I realize this thread is some months old, but there were some things said in this thread that I couldn't let pass without comment.
First off, I don't think the following point has been made even once in the thread (correct me if I'm wrong): the difficulty of the game can be measured by the probability with which a given player will play a good move (either mathematically sound, or judged good by consensus when its soundness cannot be proven) -- in other words, a move that will win, or salvage a draw if winning is not possible. My suspicion is that top checkers players play good moves more often than top chess players, but average checkers players bungle things just as much as average chess players. I don't have any data to back up this assertion; it's merely a gut feeling. But it can probably be tested by analyzing games with checkers and chess engines.

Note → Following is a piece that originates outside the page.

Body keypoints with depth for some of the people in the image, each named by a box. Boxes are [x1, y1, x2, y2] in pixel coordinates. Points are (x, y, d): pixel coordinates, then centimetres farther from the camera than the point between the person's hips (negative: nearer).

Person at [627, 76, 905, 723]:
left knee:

There's also the matter that, if my above hunch is true, then an expert checkers player can punish a beginner's mistakes more severely. That makes checkers easier for the expert, but harder for the beginner -- so it's not just a matter of checkers being "easier" or "harder", but also for whom!

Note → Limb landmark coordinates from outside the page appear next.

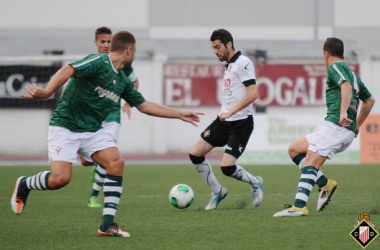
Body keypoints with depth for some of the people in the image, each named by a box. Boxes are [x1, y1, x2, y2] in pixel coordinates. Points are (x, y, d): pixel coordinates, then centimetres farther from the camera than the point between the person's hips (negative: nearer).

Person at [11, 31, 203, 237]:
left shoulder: (122, 81, 12)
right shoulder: (99, 63, -14)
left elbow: (144, 105, 23)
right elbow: (68, 71, -29)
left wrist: (180, 114, 25)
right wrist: (47, 92, -47)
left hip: (92, 131, 8)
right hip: (65, 127, -7)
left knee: (116, 162, -15)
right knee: (60, 178, -20)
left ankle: (107, 224, -13)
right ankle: (23, 185, 14)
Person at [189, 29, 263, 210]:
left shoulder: (243, 63, -14)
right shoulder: (229, 65, 14)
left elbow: (252, 94, -22)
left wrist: (230, 112, -23)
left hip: (241, 122, -9)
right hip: (224, 120, 9)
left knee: (227, 167, -16)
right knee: (195, 154, 2)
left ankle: (255, 183, 13)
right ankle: (217, 192, 17)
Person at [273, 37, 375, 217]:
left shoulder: (335, 67, -1)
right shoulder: (352, 73, 26)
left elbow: (346, 85, -21)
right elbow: (369, 100, 34)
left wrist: (343, 112, -31)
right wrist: (357, 125, 33)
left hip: (335, 126, -9)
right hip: (348, 132, 9)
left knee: (310, 162, -19)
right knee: (294, 149, 15)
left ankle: (299, 206, -33)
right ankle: (325, 184, 5)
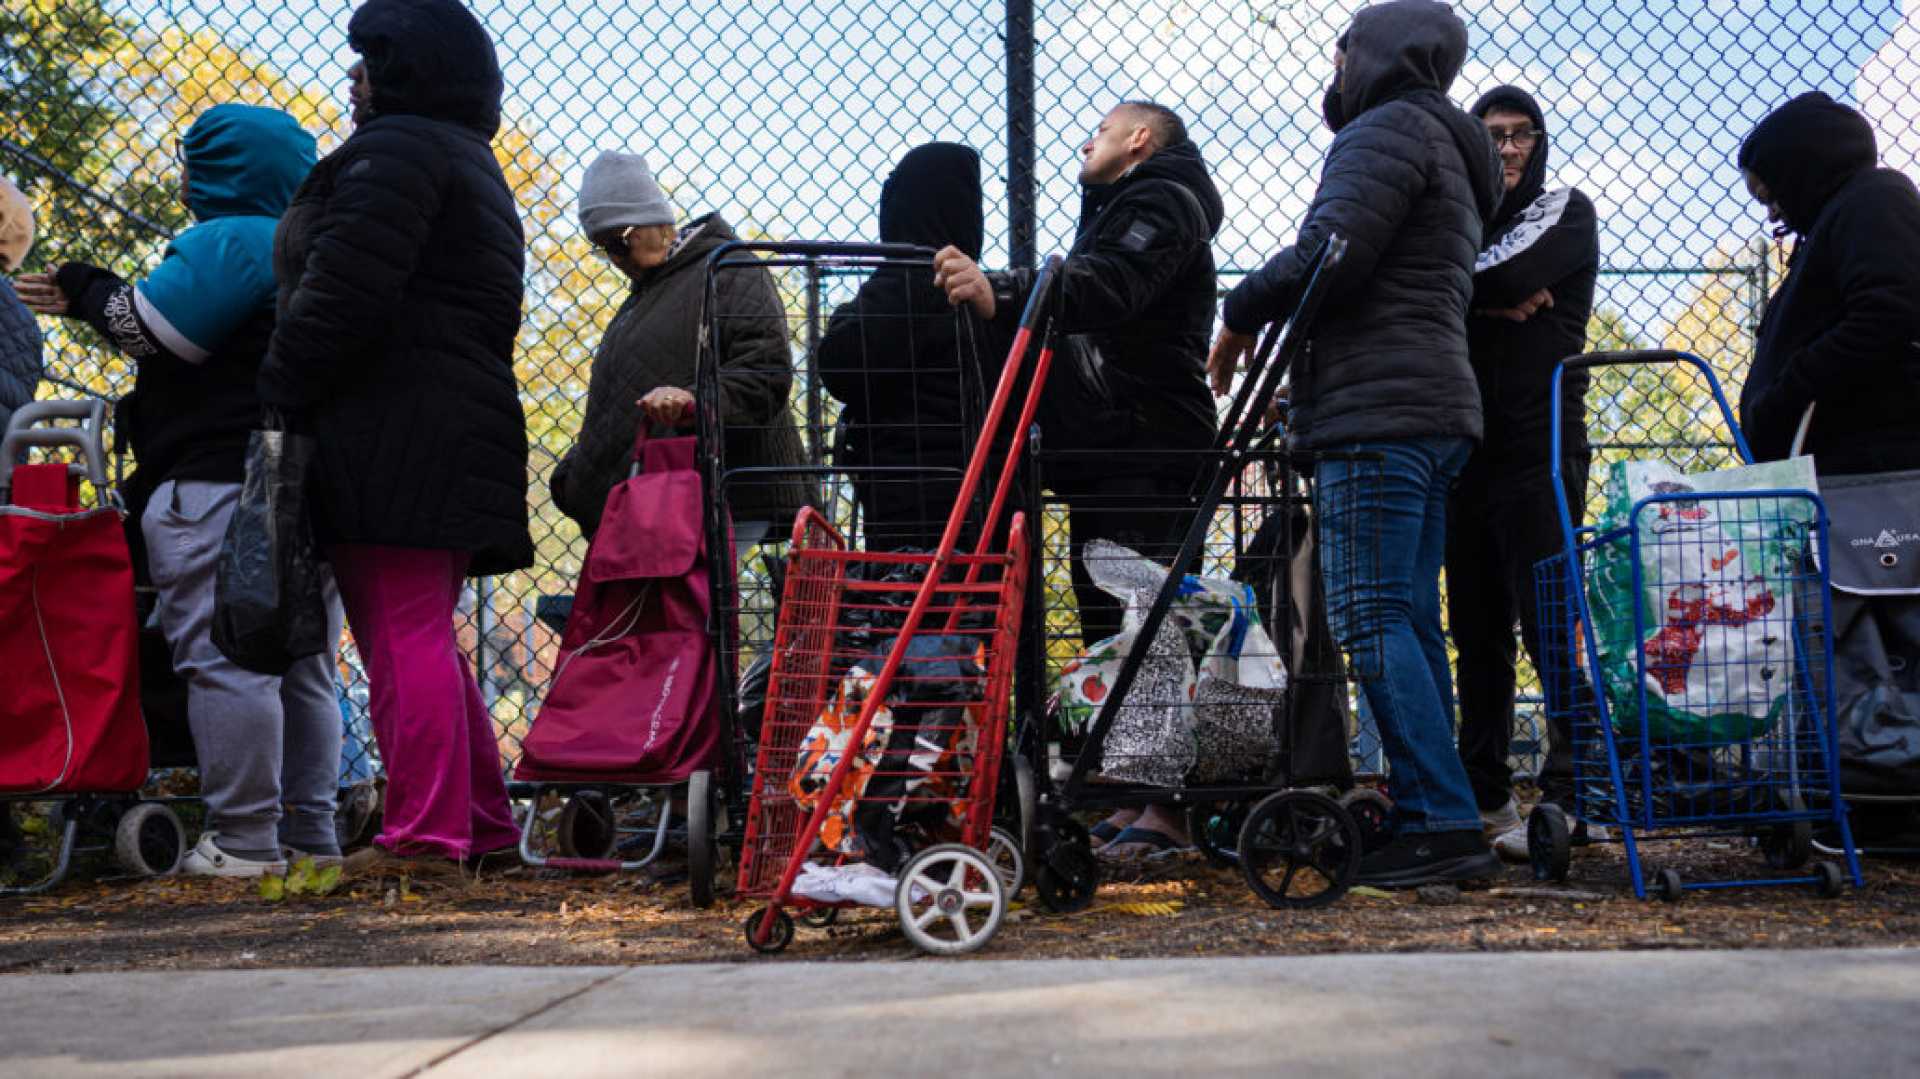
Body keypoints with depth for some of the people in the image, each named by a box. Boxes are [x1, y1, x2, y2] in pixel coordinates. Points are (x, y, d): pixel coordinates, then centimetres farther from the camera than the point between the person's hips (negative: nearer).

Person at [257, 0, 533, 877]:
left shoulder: (395, 148, -6)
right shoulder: (471, 163, 26)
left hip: (396, 434, -10)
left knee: (403, 638, -11)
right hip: (463, 430, 10)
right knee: (425, 635, 15)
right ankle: (483, 821, 18)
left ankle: (425, 837, -12)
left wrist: (282, 390, -9)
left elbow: (344, 292, -17)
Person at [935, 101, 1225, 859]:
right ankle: (1133, 801, 11)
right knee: (1106, 630, 8)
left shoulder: (1161, 203, -4)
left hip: (1147, 461, -11)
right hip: (1106, 460, 11)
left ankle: (1168, 811, -17)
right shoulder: (1113, 214, 31)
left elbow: (1105, 287, -25)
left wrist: (1002, 297, -40)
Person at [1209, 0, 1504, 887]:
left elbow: (1329, 250, -17)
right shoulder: (1453, 154, 29)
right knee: (1409, 620, 9)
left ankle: (1443, 824, -15)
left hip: (1377, 412, -10)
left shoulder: (1388, 130, -3)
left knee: (1371, 618, -12)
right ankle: (1435, 823, 9)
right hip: (1440, 407, 10)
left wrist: (1242, 315, -2)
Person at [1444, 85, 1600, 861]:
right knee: (1477, 628, 7)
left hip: (1539, 451, -5)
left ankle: (1569, 797, -13)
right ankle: (1483, 793, 14)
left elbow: (1507, 275, -13)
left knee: (1547, 623, -12)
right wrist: (1494, 301, -12)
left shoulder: (1565, 212, 6)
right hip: (1466, 449, 5)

Second, there seems to be a lot of confusion as to what "solving checkers" means.
Chexhero wrote:Computers play chess extremely well too, but they will never "solve" chess. Chess is much more complicated. A computer could not play a "perfect" game of chess if every sub-atomic particle in the universe contained a bit of chess information. (That has been mathematically proven also)."
No, that has not been proven. It is true if we are talking about solving every position that could possibly arise in a chess game, but it is not necessary to do so to provide a "weak" solution to chess. I'll explain in a minute.

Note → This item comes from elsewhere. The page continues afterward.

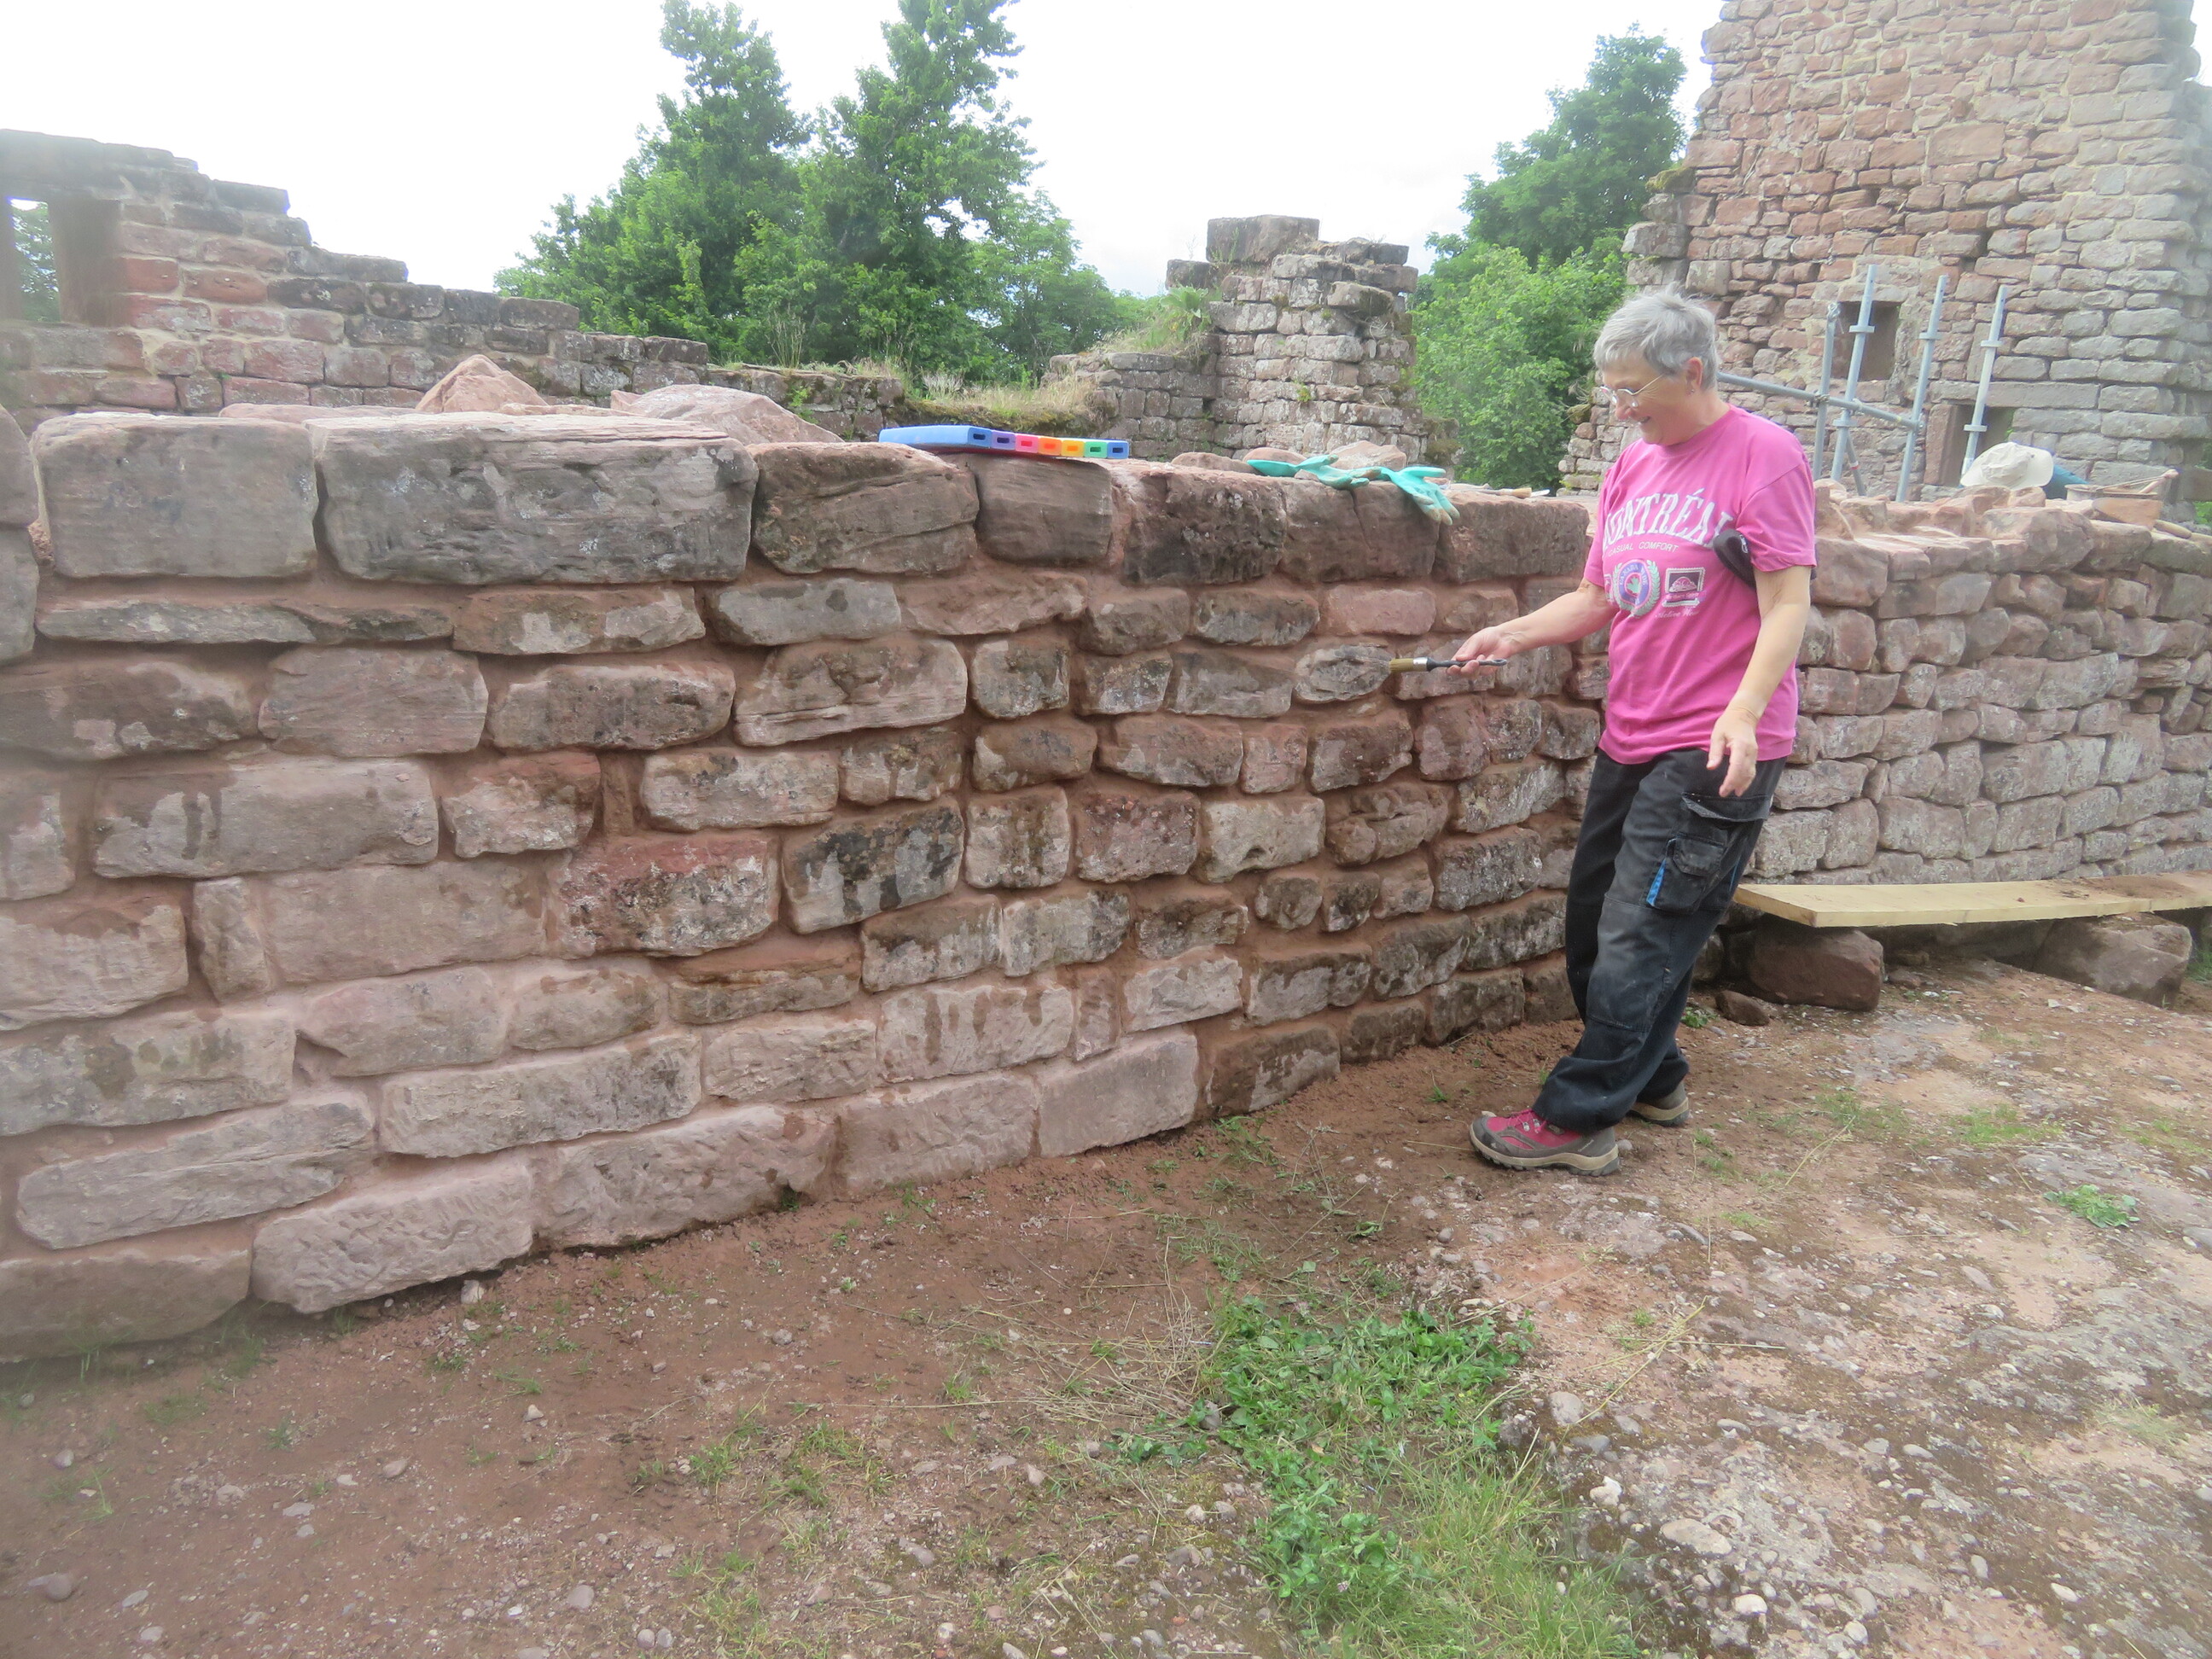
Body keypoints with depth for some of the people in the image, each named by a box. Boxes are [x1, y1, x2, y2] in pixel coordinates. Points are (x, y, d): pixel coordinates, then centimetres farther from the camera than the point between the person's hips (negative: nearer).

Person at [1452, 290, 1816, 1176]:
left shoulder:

To be fair, it's quite possible that a weak solution to chess is a mathematically intractable problem. However, that has not been proven and I doubt it would be possible to prove it. I believe it's one of those problems where you can't prove that it's unsolvable, but you could possibly prove that it isn't (by simply solving it).
MostFamousDane wrote:Regarding the point that keeps coming up that checkers is solved - it is simply wrong. Checkers has not been solved in anyway near the normal understanding of the word. The Chinook team has done some long searches on some openings that are not guaranteed to be 100 % correct. That has very little to do with solving checkers and people have done the exact same thing in chess
http://chessbase.com/newsdetail.asp?newsid=8047.
Unofrtunately, virtually nothing in this statement is correct. It's already been pointed out that the article is a hoax, so we won't dwell on that, but actually checkers has in fact been solved in something "near the normal understanding of the word". If you play against Chinook, you will lose or maybe draw -- period. It doesn't matter if you're God; you cannot win. And, barring an undiscovered flaw in the proof (which is unlikely; I'm sure they've checked everything up down and backwards), we do know this with 100% certainty.
What Chinook
hasn't done -- and I've seen some probable confusion about this later in the thread -- is solve checkers for any given position that can possibly arise in the game. This is called a "strong" solution, and is not possible because the game tree is too large for any computer to ever handle. Chinook found what is called a "weak" solution: it has solved the game's starting position. In any game it plays starting from that position, it will never turn a winning position into a drawing or losing position, nor ever turn a drawing position into a losing position. (EDIT: Some posts later I found out this is wrong!! It can indeed turn a winning position into a drawn position, but never a drawn position into a losing position.) To manage this, it only needs to analyze a tiny fraction of the possible positions in the game.
This may sound counterintuitive, but with some thought, it should be obvious. Suppose we have a position P where player 1 is considering two moves, A and B. It finds that move A will definitely win -- it's a mathematical certainty. Why, then, should it analyze move B? Since move A already produces the best possible result, move B cannot be an improvement (it could possibly win sooner, but that doesn't matter -- we just want to know whether it wins, loses, or draws). Whether it wins, loses, or draws is irrelevant. Thus the position created by move B will never be analyzed (unless perhaps a different sequence of moves -- a transposition -- elsewhere in the game tree results in the same position). Since position P allows the winning move A, then position P is a winning position for player 1 -- and so player 2 knows that any move that results in position P is a losing move. This means that player 2, if he is playing optimally, will never allow position P to arise! (Unless he's already lost and has no better alternatives...) This concept is behind the game tree analysis technique called "alpha-beta pruning", which can severely reduce the number of branches in the tree while having no impact at all on the mathematical soundness of the analysis.
But since so many branches are pruned, it is still possible to set up a position (even one that might have occurred in an actual game between humans) that Chinook hasn't analyzed -- like a game where player 2 allowed position P to occur, and player 1 did indeed play move B -- and it will not necessarily play optimally in such positions since it's never seen them before. It's just that these positions will never occur in a game against Chinook if you start the game from the beginning, because Chinook will always move to prevent those positions from occurring.
Of course, whether checkers has been solved or not should have no impact on whether it's an interesting game for humans -- unless of course somebody devises a way to memorize the solution, but that may not be possible. But who knows... maybe another Marion Tinsley will come along and figure out a way.